EDIT: Damnit. Found 3 today.
An unironic way to fix half of America would be to let minimum wage workers hurt the public. Give them all baseball bats and make it legal to go for the knees of people who don't return carts, only one tap for people who don't put it back properly.
This is such a weak post. You really wanna be a good steward of carts? Get one from the corral on the way in instead of using one from the inside. Especially if it's not out of the way. Make the cart retriever's job even easier. Especially on super hot/cold days.
This is the way.
Also, by taking a cart from the corral and bringing it in with you, you’re actively modeling a virtuous behavior you hope people emulate, which does more to correct the problem than whining online about it.
But it does make me wonder about us sometimes.

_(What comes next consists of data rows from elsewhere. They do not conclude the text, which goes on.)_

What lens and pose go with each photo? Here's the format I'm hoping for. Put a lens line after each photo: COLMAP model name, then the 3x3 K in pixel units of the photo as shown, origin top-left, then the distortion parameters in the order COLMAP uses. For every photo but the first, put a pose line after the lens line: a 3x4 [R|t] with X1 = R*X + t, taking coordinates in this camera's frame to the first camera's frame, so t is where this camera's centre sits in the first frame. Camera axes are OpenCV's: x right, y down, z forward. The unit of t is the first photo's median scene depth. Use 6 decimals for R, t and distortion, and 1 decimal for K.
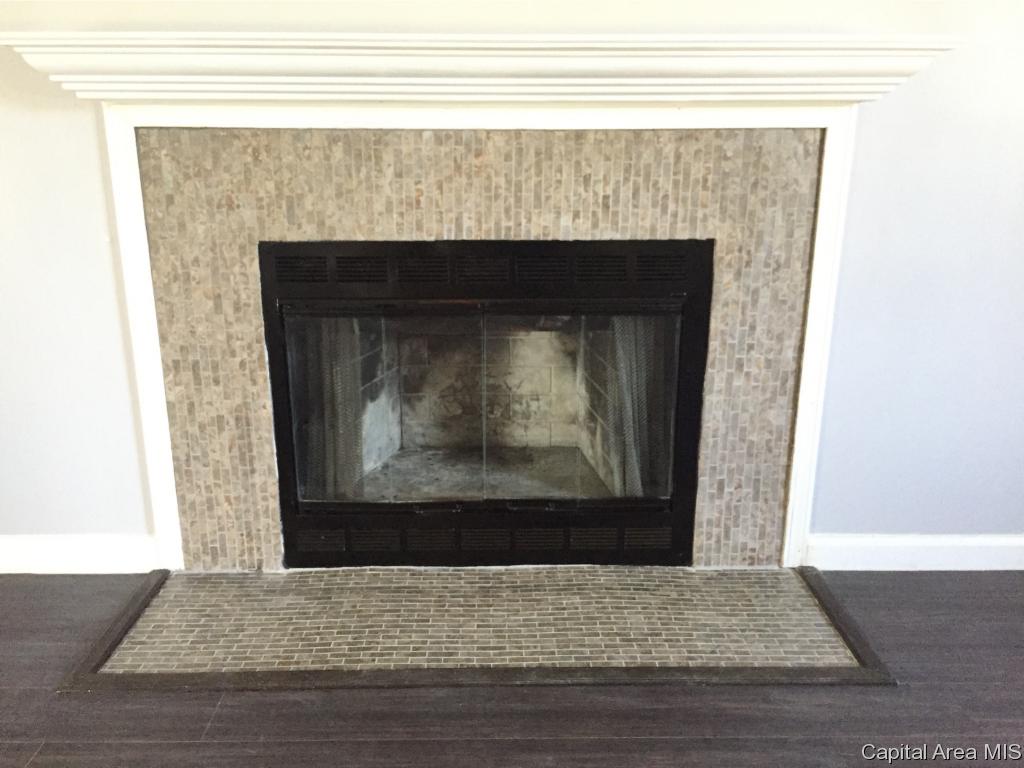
lens RADIAL K [[884.9, 0, 512.0], [0, 884.9, 384.0], [0, 0, 1]] dist [0.077678, -0.127804]
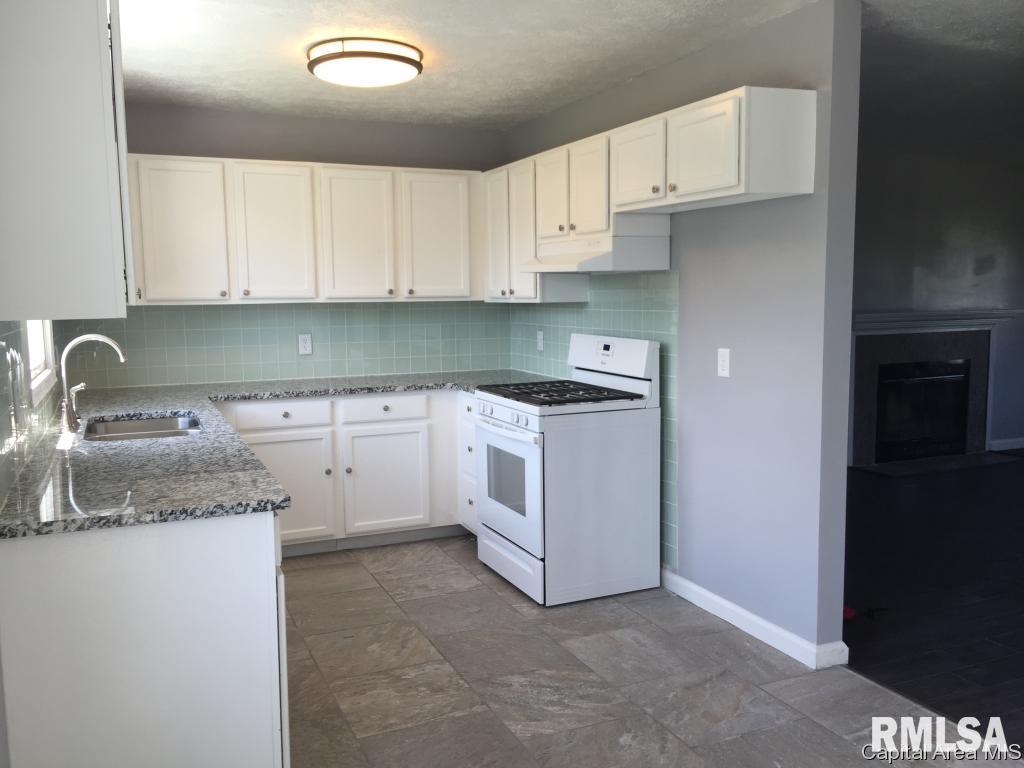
lens RADIAL K [[884.9, 0, 512.0], [0, 884.9, 384.0], [0, 0, 1]] dist [0.077678, -0.127804]
pose [[0.921406, -0.055776, 0.384579, -2.909285], [0.125500, 0.979326, -0.158652, 0.289048], [-0.367779, 0.194448, 0.909356, -1.650876]]
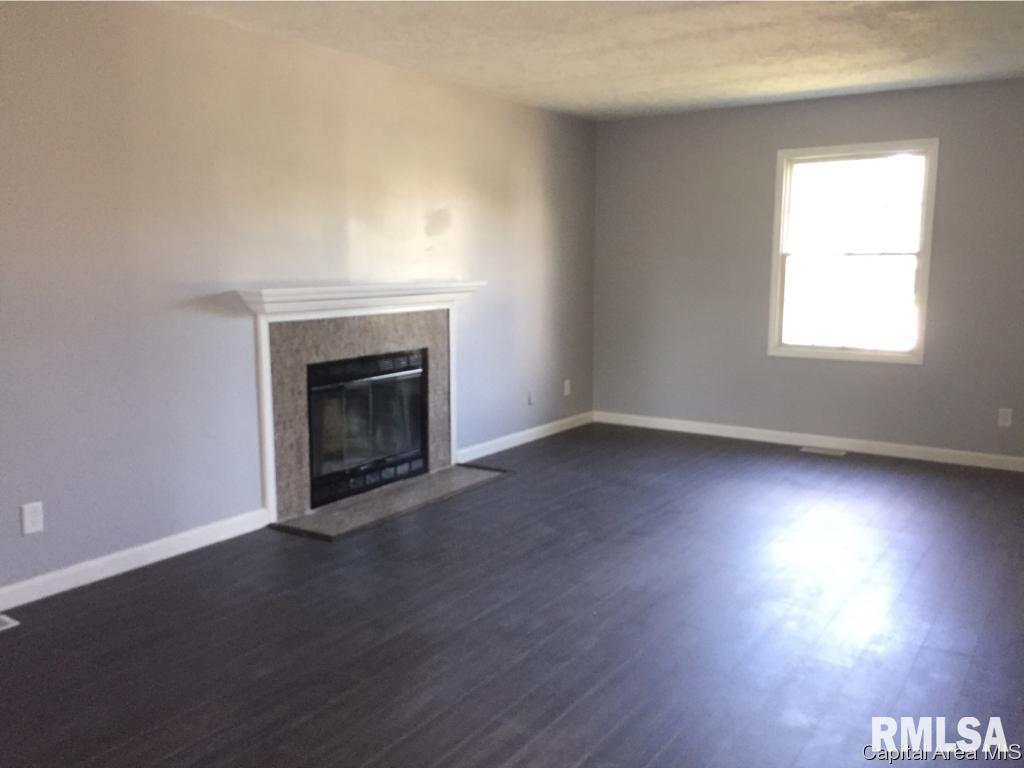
lens RADIAL K [[884.9, 0, 512.0], [0, 884.9, 384.0], [0, 0, 1]] dist [0.077678, -0.127804]
pose [[0.569383, -0.120938, 0.813128, -1.854948], [0.238520, 0.970874, -0.022621, 0.075984], [-0.786709, 0.206827, 0.581646, -0.800749]]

How did we get this way? How did “Fuck everybody else; got mine” become the default way Americans think? Am I the weird one for being raised to be thoughtful about these kinds of choices?
I don’t claim to be perfect. I’ve had bad days when I take advantage that permissiveness-inconsiderateness that I see around me all the time, but I always know that it’s wrong, and that I’m doing an inconsiderate thing, but that my frustration affords me the grace to be selfish about this one thing.
One of the Academy Award nominated short films this year is Instruments of a Beating Heart, about a class of Japanese first-grade students preparing to perform Ode to Joy for the new first year students that will take their places. It’s primarily about the struggle of one girl, but set against the backdrop of Japanese grade school life, student responsibility and expectation-setting for young humans experiencing their first non-familial social environments. It made me think “Well, at least these kids are going to be alright.”
I do this, not because I'm courteous but because if I take one from the outdoor corrals I don't have to wait behind three grannies slowly selecting carts from the inside corral.
I always park strategically - not closest to the front door, but right next to a cart corral if possible.
This is triply important when you’re lugging kids around.